Mercredi 1 octobre 2008
3
01
/10
/2008
13:29
VILLE DE MALAKOFF
CONSEIL MUNICIPAL: séance publique du 30 septembre 2008
VŒU relatif au projet de délocalisation de la statistique publique à Metz
La Présidence de la République a annoncé le 2 septembre sa volonté de créer un
pôle statistique à Metz, ceci pour combler la perte économique due au départ des militaires présents dans la région. L’ensemble des services du système statistique public est concerné par ce
projet de restructuration (INSEE Malakoff et établissements régionaux, services statistiques ministériels nationaux et régionaux).
Le chiffre de 1000 statisticiens publics aurait été avancé par le Président
lui-même lors de sa rencontre avec les élus mosellans. Le secrétaire d’Etat H. Falco évoquait un chiffre encore bien supérieur cet été.
Cette décision a été prise sans aucune concertation. Elle n’a pris en
considération ni l’organisation de la statistique publique ni son fonctionnement en région et dans les services ministériels, ni le sort des agents potentiellement concernés.
Ceux qui connaissent l’organisation de la statistique publique en France et
ailleurs savent qu’une bonne partie de ses fonctions doivent être exercées auprès des centres de décisions stratégiques publics nationaux et des centres de recherche nombreux et divers d’Ile de
France pour être véritablement utiles au pilotage de l’Etat et de l’économie, pour contribuer efficacement au débat économique et social.
Cette délocalisation ne peut que conduire à l’affaiblissement du potentiel
intellectuel et scientifique de la statistique publique. La plupart de ses cadres ne suivront pas et les meilleurs trouveront facilement un employeur ailleurs en région parisienne. Le bilan des
délocalisations précédentes, pour des organismes publics de ce type, est clair sur ce plan.
Il ne s’agit pas d’opposer les risques pour la qualité de la statistique publique
aux intérêts pour la redynamisation de la Lorraine : ce ne sont pas quelques centaines d’emplois qui permettront de redynamiser cette région alors que le gouvernement néglige les grands
travaux d’infrastructure, qu’il multiplie les attaques contre les services publics de proximité : suppressions de tribunaux, de classes d’écoles, d’hôpitaux, de bureaux de poste et bientôt
de sous-préfectures.
C’est l’avenir de centaines de familles d’agents de l’INSEE et autres
fonctionnaires des ministères, dont plusieurs dizaines à Malakoff, qui est déstabilisé par le seul fait du prince.

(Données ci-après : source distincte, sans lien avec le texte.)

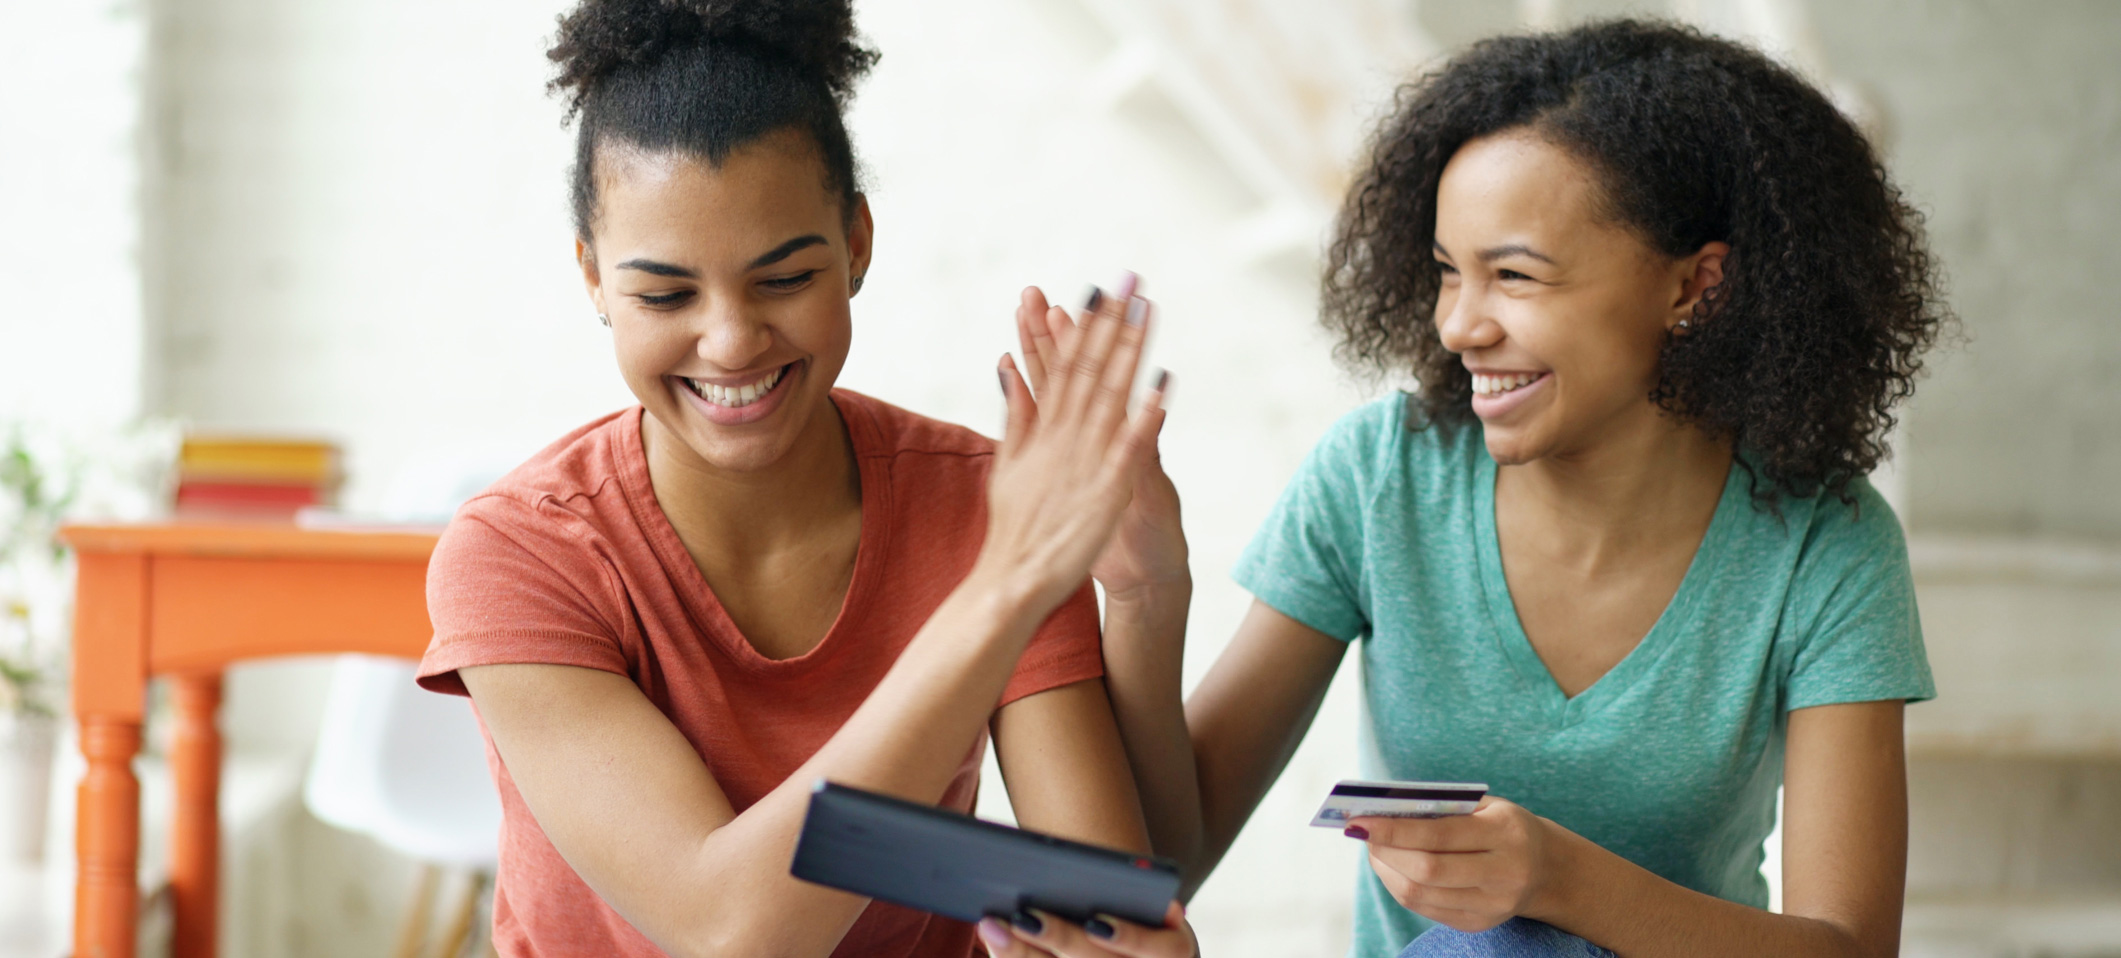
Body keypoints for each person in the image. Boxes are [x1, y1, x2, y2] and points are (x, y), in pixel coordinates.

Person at [1072, 19, 1948, 958]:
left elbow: (1850, 949)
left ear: (1696, 288)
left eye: (1513, 276)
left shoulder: (1824, 544)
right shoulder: (1381, 480)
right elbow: (1166, 863)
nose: (1457, 325)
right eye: (1448, 271)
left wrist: (1555, 880)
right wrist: (1144, 598)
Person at [411, 2, 1195, 955]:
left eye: (784, 279)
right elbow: (727, 930)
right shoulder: (520, 552)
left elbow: (1099, 901)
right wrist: (1006, 587)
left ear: (856, 242)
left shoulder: (987, 508)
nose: (733, 340)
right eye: (664, 294)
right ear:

Il n’y a pas de fatalité à ce projet arbitraire visant à saborder une institution qui, faisant son travail de production
d’informations, renvoie au pouvoir actuel la réalité de ses résultats et non ceux qu’il souhaiterait pouvoir afficher. C’est donc une question d’intérêt général, de citoyenneté.
C’EST POURQUOI, le conseil municipal de Malakoff, solidaire des agents de l’INSEE et des services statistiques des ministères, demande aux pouvoirs publics l’abandon de ce projet
néfaste pour la démocratie et les agents publics concernés.
Votes pour : les élus du groupe communiste, antilibéral et
citoyen, et ceux du groupe socialiste ;
Votes contre : les élus de l’UMP-Nouveau Centre;
Abstention: l'élu du MODEM .
Ce vœu du Conseil municipal sera distribué le jeudi 2 octobre prochain
de 8h à 9h30, sur les 2 sites de l’INSEE existant sur Malakoff :
15 boulevard Gabriel Péri
18 boulevard Adolphe Pinard
Les salariés de l’INSEE et du systéme statistique public
manifesteront le même jour, place du 11 novembre de 12h45 à 13h30, où seront également présents les élus de la majorité municipale
de Malakoff.
Vous y verrez que son problème est l'avenir économique et social de sa ville, sinistrée par les décisions arbitraires du pouvoir libéral autoritaire. Ce n'est pas de voir arriver, au plus, 1000 statisticiens publics, soit un chiffre trés éloigné des 5000 emplois militaires perdus. Comme le disait le bon M. Falco, "les fonctionnaires ne sont pas des pions qu'on déplace à volonté".
Comme le disait aussi, et il y a bien longtemps, Esope, "le démaguogue fait d'autant mieux ses affaires qu'il a semé la discorde dans son pays".
C'est exactement ce qu'est en train de tenter, une fois de plus, ce pouvoir en difficulté. Face à cela, les hommes (et les femmes) de bonne volonté resteront unis.